Uma ação da Delegacia de Combate às Drogas (Dcod) tirou de circulação, ontem, centenas de anabolizantes de Niterói e da Região Metropolitana. Apontado pela Polícia como um dos maiores fornecedores da cidade, André Coutinho Bonazza foi preso em flagrante em uma sala comercial no Centro da cidade, onde comercializava e estocava as substâncias. O maior canal de venda de André era pela internet, por meio das redes sociais, onde fazia contato com compradores e divulgava os produtos.

A Polícia esclareceu que André faz parte de um complexo esquema criminoso de armazenamento e distribuição de anabolizantes e demais medicamentos controlados, sem a devida permissão. Muito dos produtos vendidos vinham de outros países e, muitas vezes, não eram regularizados pela Agência Nacional de Vigilância Sanitária (Anvisa).

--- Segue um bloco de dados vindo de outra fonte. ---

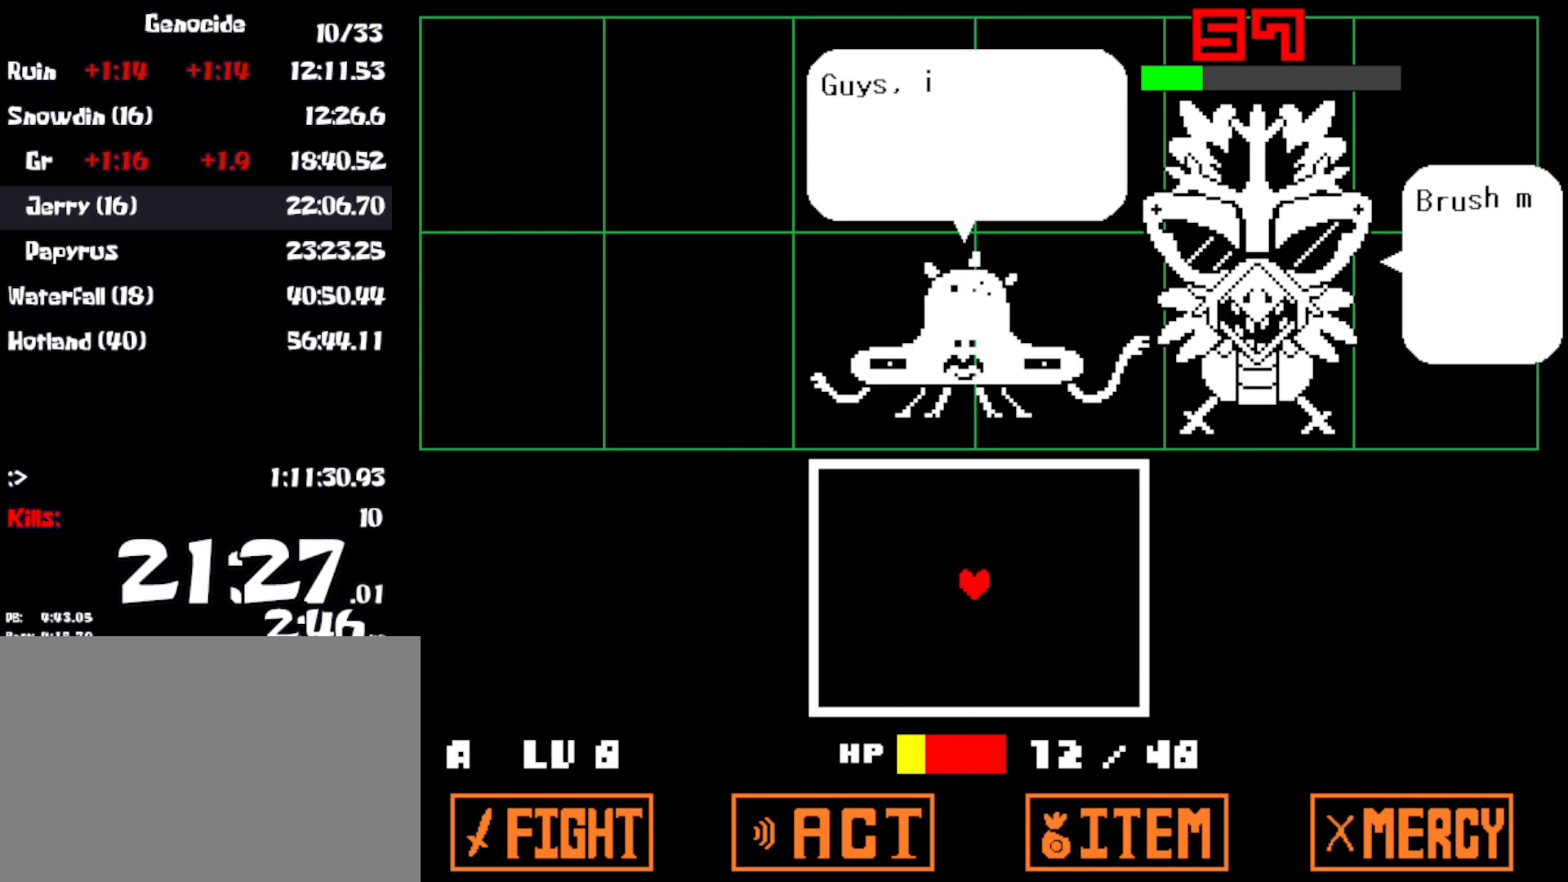
{"keys": ["left"], "events": [[17, "x", "up"], [17, "z", "down"], [67, "x", "down"], [100, "z", "up"], [117, "left", "down"], [167, "x", "up"], [167, "z", "down"], [233, "x", "down"], [267, "z", "up"], [317, "z", "down"], [333, "x", "up"], [350, "z", "up"]]}
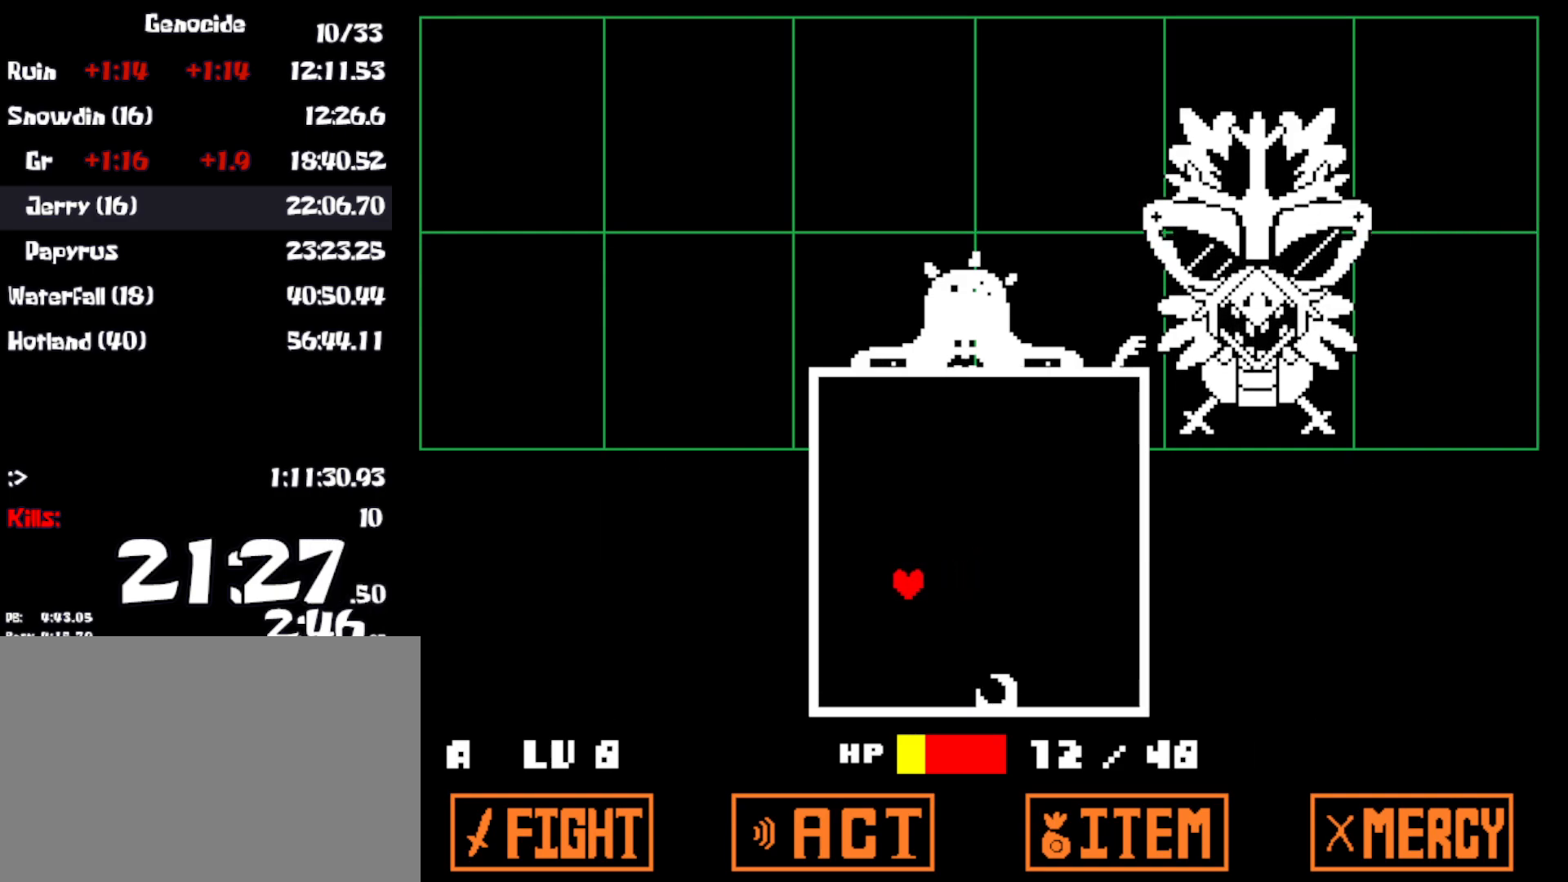
{"keys": ["down", "left"], "events": [[383, "down", "down"]]}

Durante a prisão de ontem, André estava sozinho na sala. No local, a Polícia Civil encontrou e apreendeu grande quantidade de anabolizantes e remédios controlados, tais como Sibutramina, Durateston, Stanozolol, Oxandrolona, Testoviron, Enantato de testosterona, Propianato de testosterona, Trembolona, Deca Durabolin, Acetato de Trembolona, Metandrostenolona, Lipostabil, hormônios de uso veterinário, demais medicamentos importados sem regulamentação e termogênicos de comercialização proibida.

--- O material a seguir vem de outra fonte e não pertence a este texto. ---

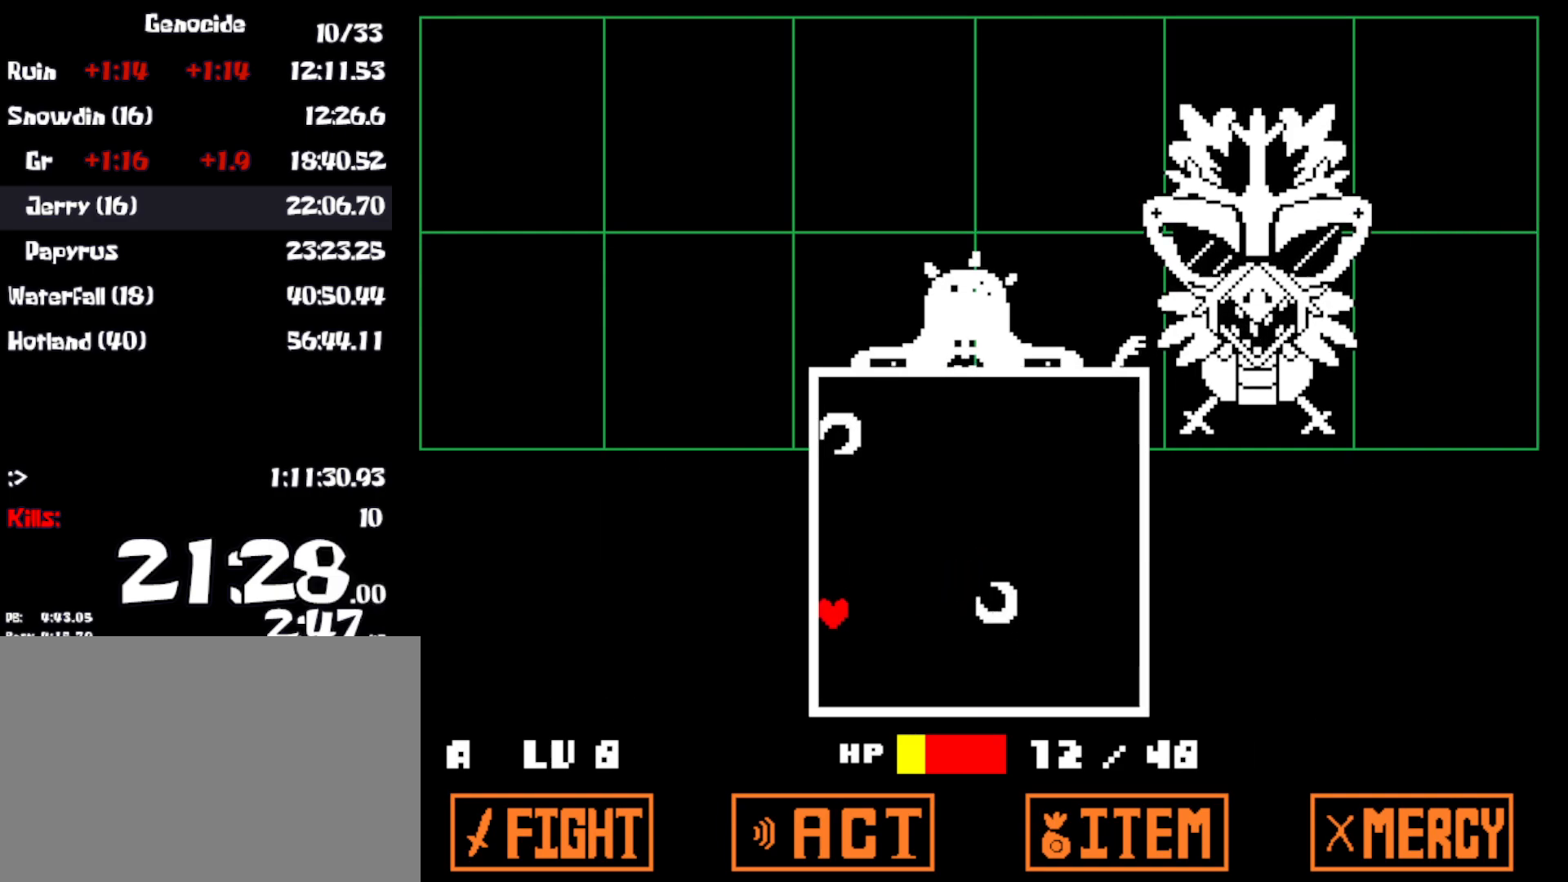
{"keys": ["down"], "events": [[150, "left", "up"]]}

André foi levado para a Cidade da Polícia junto com o material apreendido. Ele vai responder por crime contra a saúde pública.

Prisão no Rio
Em maio deste ano, agentes da Delegacia do Consumidor (Decon) prenderam na Ilha do Governador, no Rio, Mike Guilherme Sardinha Porto, suspeito de ser um dos maiores fornecedores de anabolizantes e remédios para emagrecer do Rio.
Na época, ele admitiu realizar a venda de medicamentos destinados a fisiculturismo e emagrecimento. Como soldado da aeronáutica, até a metade de 2016 ele teria participado de competições de fisiculturismo e que fazia uso pessoal dos remédios.
Desempregado, ele teria passado a vender suplementos alimentares como forma de sobrevivência depois de comprar pela internet e acabou ele próprio criando um outro portal. Ele chegou a ganhar R$ 7 mil com a venda.